Amphibians represent an alternative suite of strategies to solving life's challenges. To understand that alternative strategy, you have to appreciate the spectacular nature of amphibian skin. Most people are casually aware that amphibians exchange gasses through their skin. The ability to take up oxygen and expell carbon dioxide through the skin is no minor adaptation. It contributes greatly to the low energy demands of amphibians. But amphibian skin is so much more. Amphibian skin contains poison and mucuous glands, promotes the growth of bacteria that resist fungal infections, has cells that produce and change colors, aids in processing of waste, has glands involved in courtship and mating, is used by some species to nurture their young, is a sensory organ for aquatic species, and has been modified to form structures such as "spades" for digging or "claws" for clinging to rocks in fast flowing water. Amphibian skin is argulably one of the most remarkable and versatile tissues in the animal kingdom, but is not without its costs. To function in gas exchange and other ways, amphibian skin must remain thin and moist. As a result, amphibians are sensitive to dehydration. In many ways, water is as much a currency as energy when it comes to governing amphibian ecology.

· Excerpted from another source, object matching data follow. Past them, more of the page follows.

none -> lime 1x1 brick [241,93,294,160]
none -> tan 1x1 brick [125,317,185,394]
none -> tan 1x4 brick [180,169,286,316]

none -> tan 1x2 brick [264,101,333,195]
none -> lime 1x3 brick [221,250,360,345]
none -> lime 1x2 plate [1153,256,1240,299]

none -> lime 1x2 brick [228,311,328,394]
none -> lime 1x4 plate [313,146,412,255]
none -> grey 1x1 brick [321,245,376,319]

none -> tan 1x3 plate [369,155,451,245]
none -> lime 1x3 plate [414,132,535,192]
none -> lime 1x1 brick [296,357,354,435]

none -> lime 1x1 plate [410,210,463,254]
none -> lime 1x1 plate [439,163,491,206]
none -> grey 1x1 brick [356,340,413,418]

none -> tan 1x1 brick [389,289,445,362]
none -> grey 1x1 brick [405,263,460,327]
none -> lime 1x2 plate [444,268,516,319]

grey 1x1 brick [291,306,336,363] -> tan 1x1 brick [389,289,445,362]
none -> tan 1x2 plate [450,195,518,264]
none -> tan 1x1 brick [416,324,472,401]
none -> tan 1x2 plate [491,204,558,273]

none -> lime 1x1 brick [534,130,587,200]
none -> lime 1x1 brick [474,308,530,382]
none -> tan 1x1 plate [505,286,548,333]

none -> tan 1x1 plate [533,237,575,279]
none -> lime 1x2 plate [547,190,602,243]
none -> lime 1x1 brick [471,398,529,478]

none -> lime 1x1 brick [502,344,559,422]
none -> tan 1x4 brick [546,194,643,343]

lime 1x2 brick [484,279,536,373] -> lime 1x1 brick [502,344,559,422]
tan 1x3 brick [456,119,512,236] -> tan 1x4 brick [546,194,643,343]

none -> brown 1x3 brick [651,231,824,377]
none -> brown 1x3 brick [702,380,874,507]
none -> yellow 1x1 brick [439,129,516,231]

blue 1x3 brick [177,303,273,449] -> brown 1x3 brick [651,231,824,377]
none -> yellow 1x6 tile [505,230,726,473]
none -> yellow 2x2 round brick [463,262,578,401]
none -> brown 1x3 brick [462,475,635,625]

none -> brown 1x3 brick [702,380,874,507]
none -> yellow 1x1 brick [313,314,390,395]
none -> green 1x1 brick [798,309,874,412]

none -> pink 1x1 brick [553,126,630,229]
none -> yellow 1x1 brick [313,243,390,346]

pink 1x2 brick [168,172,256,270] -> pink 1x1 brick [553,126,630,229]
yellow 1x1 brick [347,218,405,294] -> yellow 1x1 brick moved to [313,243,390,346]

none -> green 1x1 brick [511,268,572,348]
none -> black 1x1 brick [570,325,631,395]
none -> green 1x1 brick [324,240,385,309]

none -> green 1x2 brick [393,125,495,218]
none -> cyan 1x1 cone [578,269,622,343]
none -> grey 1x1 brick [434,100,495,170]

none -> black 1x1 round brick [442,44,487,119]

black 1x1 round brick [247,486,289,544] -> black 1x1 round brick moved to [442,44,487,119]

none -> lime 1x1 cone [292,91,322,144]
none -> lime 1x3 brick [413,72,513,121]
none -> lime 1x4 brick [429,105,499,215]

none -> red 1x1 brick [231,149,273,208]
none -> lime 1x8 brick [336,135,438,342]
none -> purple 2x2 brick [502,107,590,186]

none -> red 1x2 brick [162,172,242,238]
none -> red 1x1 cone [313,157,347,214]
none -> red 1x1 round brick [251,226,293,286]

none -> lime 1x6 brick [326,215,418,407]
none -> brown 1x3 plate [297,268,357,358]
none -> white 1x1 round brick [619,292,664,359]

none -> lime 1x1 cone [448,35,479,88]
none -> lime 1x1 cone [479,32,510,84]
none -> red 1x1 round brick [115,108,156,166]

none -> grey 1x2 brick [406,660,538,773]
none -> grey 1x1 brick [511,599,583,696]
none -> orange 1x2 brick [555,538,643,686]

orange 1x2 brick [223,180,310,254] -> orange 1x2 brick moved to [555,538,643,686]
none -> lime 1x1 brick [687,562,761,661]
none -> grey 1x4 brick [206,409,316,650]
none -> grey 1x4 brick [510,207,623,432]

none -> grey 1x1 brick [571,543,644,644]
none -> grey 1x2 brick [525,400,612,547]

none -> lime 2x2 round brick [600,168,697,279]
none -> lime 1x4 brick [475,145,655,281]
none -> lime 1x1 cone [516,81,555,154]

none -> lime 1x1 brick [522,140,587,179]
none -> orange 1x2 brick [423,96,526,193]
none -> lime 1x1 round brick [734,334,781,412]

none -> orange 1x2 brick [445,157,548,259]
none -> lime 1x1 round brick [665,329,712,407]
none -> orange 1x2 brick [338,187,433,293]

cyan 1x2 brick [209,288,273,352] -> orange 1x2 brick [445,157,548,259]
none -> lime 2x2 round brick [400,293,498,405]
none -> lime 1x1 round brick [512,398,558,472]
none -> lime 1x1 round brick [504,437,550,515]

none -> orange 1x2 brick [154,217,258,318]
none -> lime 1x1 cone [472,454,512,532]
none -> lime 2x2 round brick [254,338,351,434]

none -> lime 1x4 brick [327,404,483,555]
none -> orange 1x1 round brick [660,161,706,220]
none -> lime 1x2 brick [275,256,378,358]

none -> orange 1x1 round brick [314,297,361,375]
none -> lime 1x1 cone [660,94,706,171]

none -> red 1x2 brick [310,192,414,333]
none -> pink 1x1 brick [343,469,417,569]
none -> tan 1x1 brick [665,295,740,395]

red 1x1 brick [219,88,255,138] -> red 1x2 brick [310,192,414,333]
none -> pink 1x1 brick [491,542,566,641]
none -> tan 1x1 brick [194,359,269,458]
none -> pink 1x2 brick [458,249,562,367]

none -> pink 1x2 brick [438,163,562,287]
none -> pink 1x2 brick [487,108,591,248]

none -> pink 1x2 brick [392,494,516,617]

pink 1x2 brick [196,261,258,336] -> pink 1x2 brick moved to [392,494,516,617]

Amphibians have been tremendously successful. There are 8044 known amphibian species, and amphibians have succeeded in radiating to occupy most terrestrial and freshwater environments that occur on earth. In some cases amphibians occupy harsh environments where no birds or mammals can persist. Because amphibians have such low energetic demands, they realize body sizes far smaller than endothermic animals and they can exploit very small and highly variable prey. Where they occur, amphibians often achieve abundances and biomass that dwarf other vertebrates, making them influential in the functioning of ecosystems. Amphibians can affect the abundances of invertebrates, are important prey for other animals, are important repositories for nutrients within ecosystems, and important conduits for the movement of energy and nutrients between terrestrial and aquatic ecosystems. By studying and attempting to see the world from the perspective of these organisms, I have gained a better understanding of how evolution shaped the diversity of life on earth, and how organisms function as components of ecosystems.
Despite their success, amphibians are now emblamatic of the challenges many organisms face in progressively human-modified landscapes. Many amphibian populations have declined leading to the imperliment of many species. Amphibians are identified as one of the most imperlied groups of vertebrates. Causes of declines range from the spread of emerging infectiious diseases and invsavie species linked to increasing global trade, habitat loss and degradation, and shifting climates. Amphibians have shown remarkable resilience to some dramatic historic changes in climate and habitat loss; however, these changes were often not as rapid or occurred as isolated threats. Today, amphibians face an onslaught of concurrent threats that create challenges to their conservation and management.